# New Artist would appreciate assistance, with a fundamental perspective issue, I am having with a current project.



## Popproxxx (Mar 29, 2021)

Hello, my name is Samuel, I came across this forum & recently signed up. I was hoping some of you might be able to help me. I have an issue concerning a graphite drawing project I am doing. It deals with perspective. The math part of art, really. Which is something I never had a propensity for. So Issues sometimes occur for me in that specific fundamental. There are still a lot of things, I need to learn before I get a good grasp on that fundamental. I was hoping, that I could wrestle a few pointers from one or more of you, for my project. If some of you, would be so inclined. I would very much appreciate any insight, any of you might have for me. My project issue, has to do with the chain link fence I am trying to draw in perspective. The vanishing point is off the page. I am finding it very difficult to draw the chain links, receding into the background into infinity. I was wondering if there was some way, I could map it out with a ruler or some technique, of being able to execute what I want, to an exacting degree. As well as the right perspective for the grain silo I am drawing, in the background behind the fence. I am including a photo, so you know what I am talking about. I figured, may be one or more of you might be able to point me in the right direction. I’m hoping anyway. Thank you for reading my thread & I hope to speak with some of you, further on the subject and extremely appreciate any assistance, any one of you, might be able to lend me in my endeavor. Have a beautiful day!🙏🏻









Sent from my iPhone


----------



## CaryMontrose (Sep 20, 2021)

Hi Samuel. I would try drawing a grid in perspective as a guide, and connecting the corners to make the diamond shapes you need for a chainlink fence. Erase the grid after! Might be beneficial to practice on another sheet of paper first, and draw the grid as lightly as possible. Good luck on your project!


----------



## Guido Possum (Sep 19, 2021)

Popproxxx said:


> Hello, my name is Samuel, I came across this forum & recently signed up. I was hoping some of you might be able to help me. I have an issue concerning a graphite drawing project I am doing. It deals with perspective. The math part of art, really. Which is something I never had a propensity for. So Issues sometimes occur for me in that specific fundamental. There are still a lot of things, I need to learn before I get a good grasp on that fundamental. I was hoping, that I could wrestle a few pointers from one or more of you, for my project. If some of you, would be so inclined. I would very much appreciate any insight, any of you might have for me. My project issue, has to do with the chain link fence I am trying to draw in perspective. The vanishing point is off the page. I am finding it very difficult to draw the chain links, receding into the background into infinity. I was wondering if there was some way, I could map it out with a ruler or some technique, of being able to execute what I want, to an exacting degree. As well as the right perspective for the grain silo I am drawing, in the background behind the fence. I am including a photo, so you know what I am talking about. I figured, may be one or more of you might be able to point me in the right direction. I’m hoping anyway. Thank you for reading my thread & I hope to speak with some of you, further on the subject and extremely appreciate any assistance, any one of you, might be able to lend me in my endeavor. Have a beautiful day!🙏🏻
> View attachment 66826
> 
> 
> Sent from my iPhone


Super cute bird


----------



## Mullanphy (Apr 25, 2020)

Cary Montrose hit a homerun, especially with the perspective grid they included. You can find more premade perspective grids with Google, Bing, or whatever search engine you use.

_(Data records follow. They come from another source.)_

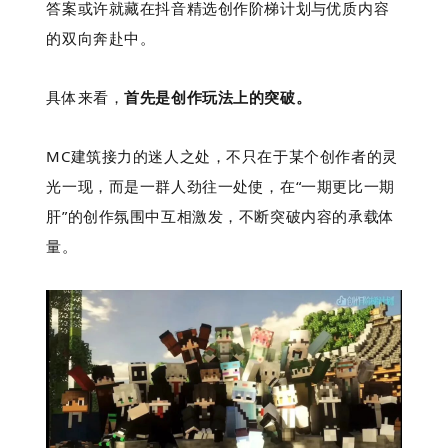
答案或许就藏在抖音精选创作阶梯计划与
优质内容
的
双向奔赴中。
具体来看，
首先是创作玩法上的突破。
MC建筑接力的迷人之处，不只在于某个创作者的灵
光一现，而是一群人劲往一处使，在“一期更比一期
肝”的创作氛围中互相激发，不断突破内容的承载体
量。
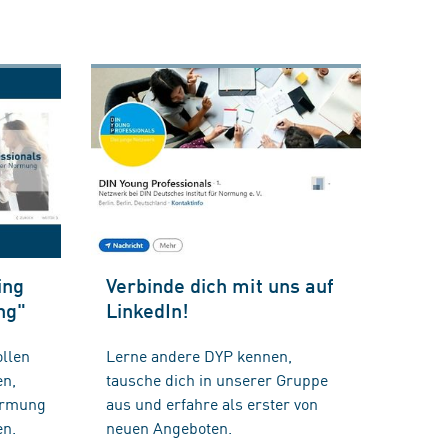
ing
Verbinde dich mit uns auf
ng"
LinkedIn!
llen
Lerne andere DYP kennen,
en,
tausche dich in unserer Gruppe
ormung
aus und erfahre als erster von
en.
neuen Angeboten.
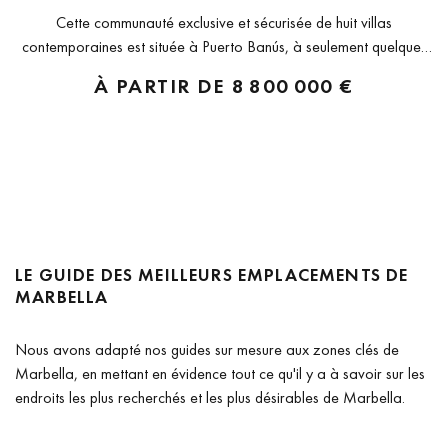
Cette communauté exclusive et sécurisée de huit villas
contemporaines est située à Puerto Banús, à seulement quelques
minutes à pied de la célèbre marina avec ses boutiques de luxe,
À PARTIR DE
8 800 000 €
restaurants et cafés. Cet emplacement privilégié offre à la fois
intimité...
LE GUIDE DES MEILLEURS EMPLACEMENTS DE
MARBELLA
Nous avons adapté nos guides sur mesure aux zones clés de
Marbella, en mettant en évidence tout ce qu'il y a à savoir sur les
endroits les plus recherchés et les plus désirables de Marbella.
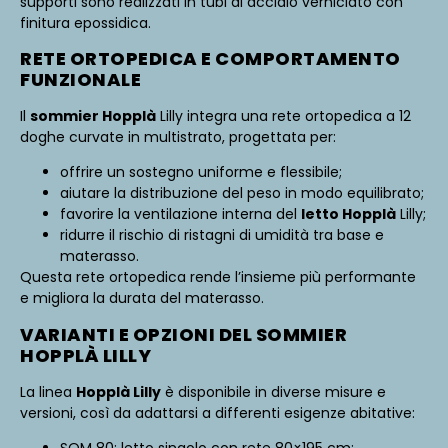
supporti sono realizzati in tubi di acciaio verniciato con
finitura epossidica.
RETE ORTOPEDICA E COMPORTAMENTO
FUNZIONALE
Il
sommier Hopplà
Lilly integra una rete ortopedica a 12
doghe curvate in multistrato, progettata per:
offrire un sostegno uniforme e flessibile;
aiutare la distribuzione del peso in modo equilibrato;
favorire la ventilazione interna del
letto Hopplà
Lilly;
ridurre il rischio di ristagni di umidità tra base e
materasso.
Questa rete ortopedica rende l’insieme più performante
e migliora la durata del materasso.
VARIANTI E OPZIONI DEL SOMMIER
HOPPLÀ LILLY
La linea
Hopplà Lilly
è disponibile in diverse misure e
versioni, così da adattarsi a differenti esigenze abitative:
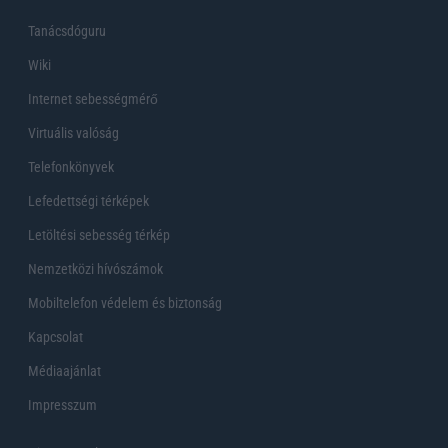
Tanácsdóguru
Wiki
Internet sebességmérő
Virtuális valóság
Telefonkönyvek
Lefedettségi térképek
Letöltési sebesség térkép
Nemzetközi hívószámok
Mobiltelefon védelem és biztonság
Kapcsolat
Médiaajánlat
Impresszum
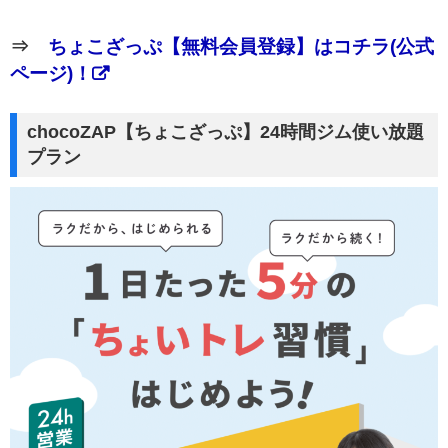
⇒
ちょこざっぷ【無料会員登録】はコチラ(公式
ページ)！
chocoZAP【ちょこざっぷ】24時間ジム使い放題
プラン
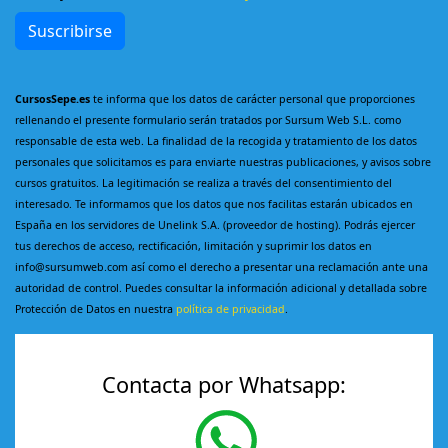
Suscribirse
CursosSepe.es
te informa que los datos de carácter personal que proporciones
rellenando el presente formulario serán tratados por Sursum Web S.L. como
responsable de esta web. La finalidad de la recogida y tratamiento de los datos
personales que solicitamos es para enviarte nuestras publicaciones, y avisos sobre
cursos gratuitos. La legitimación se realiza a través del consentimiento del
interesado. Te informamos que los datos que nos facilitas estarán ubicados en
España en los servidores de Unelink S.A. (proveedor de hosting). Podrás ejercer
tus derechos de acceso, rectificación, limitación y suprimir los datos en
info@sursumweb.com así como el derecho a presentar una reclamación ante una
autoridad de control. Puedes consultar la información adicional y detallada sobre
Protección de Datos en nuestra
política de privacidad
.
Contacta por Whatsapp:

Something to remember, though, is that a vanishing point is arbitrary when the piece is started but must remain fixed for each group using it. That does not mean there cannot be more than one vanishing point, though. 

Another method of visualizing the VP is to drop the photo in imaging software such as Adobe Photoshop, CorelDraw, even Sketchup, or one of the many web based apps and draw the horizon then the VP from the necessary perspective(s).


----------



## Rafael Yáñez (Oct 20, 2021)

Your drawing is spectacular to me. Congratulations. Your creativity is immense.


----------